**READING PASSAGE**
⟨

If you need a more intelligent code editor, one great option would be PyCharm IDE: https://www.jetbrains.com/pycharm/ I've been a PyCharm user for a long time, and it does not have the issue you mentioned here. PyCharm Professional requires a paid license, but when you don't use it for work, the community edition (free) is also available.

I hope this helps.

Hi Kaz!

As a heavy user of VS Code, I wanted to jump in and provide a bit of info.

First, let me just say I’m not a fan of the __all__ approach; it exists to define the symbols that should be imported when using a wildcard import.

The problem stems from the fact that Python doesn't have keywords like public, private or export to allow devs to be explicit about access control. One of the “solutions” to this is defined in PEP-484: redundant imports. This is how pyright and pylance (used by VS Code) determine if something is “public” and available for Intellisense. Redundant imports are also supported by mypy and ruff (flake8 uses __all__).

I recently saw redundant imports in dilib if you want to see an example.

All that being said, adding and maintaining all the appropriate redundant imports would still be significant!

Thanks for the knowledge @eddyg, I was not aware about the stub file "solution"

Have you seen this implemented alongside the __all__ approach, wondering if we could be added it in without impacting users

I can't think of any projects where I've seen both redundant imports and __all__. According to Kaz's comment above, he is hesitant to add more things to __all__ since it will bring "more maintainance cost to this project". (And as I mentioned, I see __all__ encouraging wildcard imports, which in my opinion should be avoided). But keeping redundant imports updated would also add extra maintenance costs to this project as well. My comment was to mostly intended to provide insight into how VS Code finds "public" Python code.

⟩

**WHAT IS REQUIRED**
In the discussion above, which PEP defines redundant imports?

**DATASET ENTRIES**
⟨

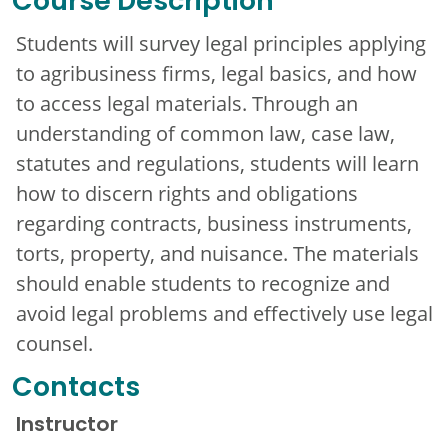
Course Description
Students will survey legal principles applying
to agribusiness firms, legal basics, and how
to access legal materials. Through an
understanding of common law, case law,
statutes and regulations, students will learn
how to discern rights and obligations
regarding contracts, business instruments,
torts, property, and nuisance. The materials
should enable students to recognize and
avoid legal problems and effectively use legal
counsel.
Contacts
Instructor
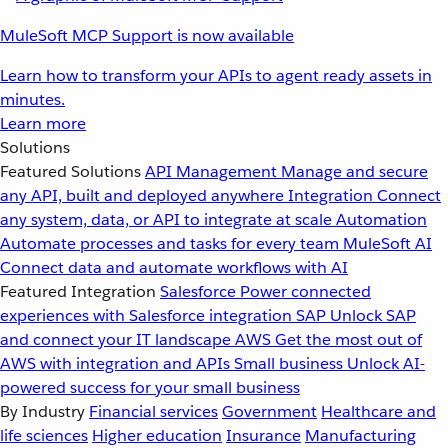
MuleSoft MCP Support is now available
Learn how to transform your APIs to agent ready assets in
minutes.
Learn more
Solutions
Featured Solutions
API Management
Manage and secure
any API, built and deployed anywhere
Integration
Connect
any system, data, or API to integrate at scale
Automation
Automate processes and tasks for every team
MuleSoft AI
Connect data and automate workflows with AI
Featured Integration
Salesforce
Power connected
experiences with Salesforce integration
SAP
Unlock SAP
and connect your IT landscape
AWS
Get the most out of
AWS with integration and APIs
Small business
Unlock AI-
powered success for your small business
By Industry
Financial services
Government
Healthcare and
life sciences
Higher education
Insurance
Manufacturing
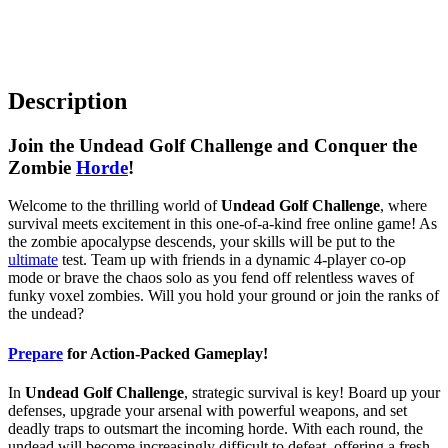
Description
Join the Undead Golf Challenge and Conquer the
Zombie
Horde
!
Welcome to the thrilling world of
Undead Golf Challenge
, where
survival meets excitement in this one-of-a-kind free online game! As
the zombie apocalypse descends, your skills will be put to the
ultimate
test. Team up with friends in a dynamic 4-player co-op
mode or brave the chaos solo as you fend off relentless waves of
funky voxel zombies. Will you hold your ground or join the ranks of
the undead?
Prepare
for Action-Packed Gameplay!
In
Undead Golf Challenge
, strategic survival is key! Board up your
defenses, upgrade your arsenal with powerful weapons, and set
deadly traps to outsmart the incoming horde. With each round, the
undead will become increasingly difficult to defeat, offering a fresh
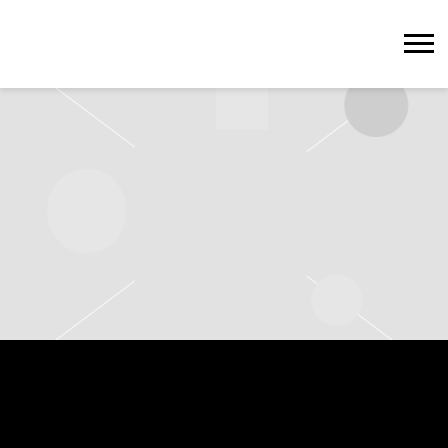
STEVIE
WONDER
WEDNESDAY, MAY 13TH, 2026 –
HERE AT OUTERNET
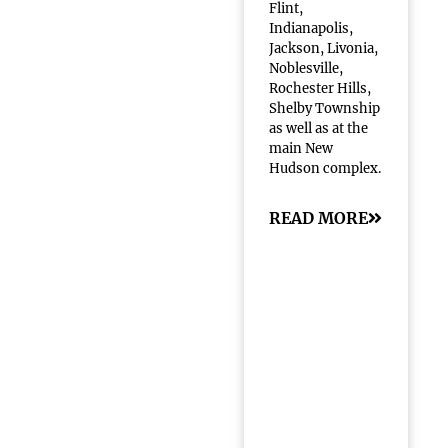
Flint,
Indianapolis,
Jackson, Livonia,
Noblesville,
Rochester Hills,
Shelby Township
as well as at the
main New
Hudson complex.
READ MORE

⟩

**RESPONSE BELOW**
PEP-484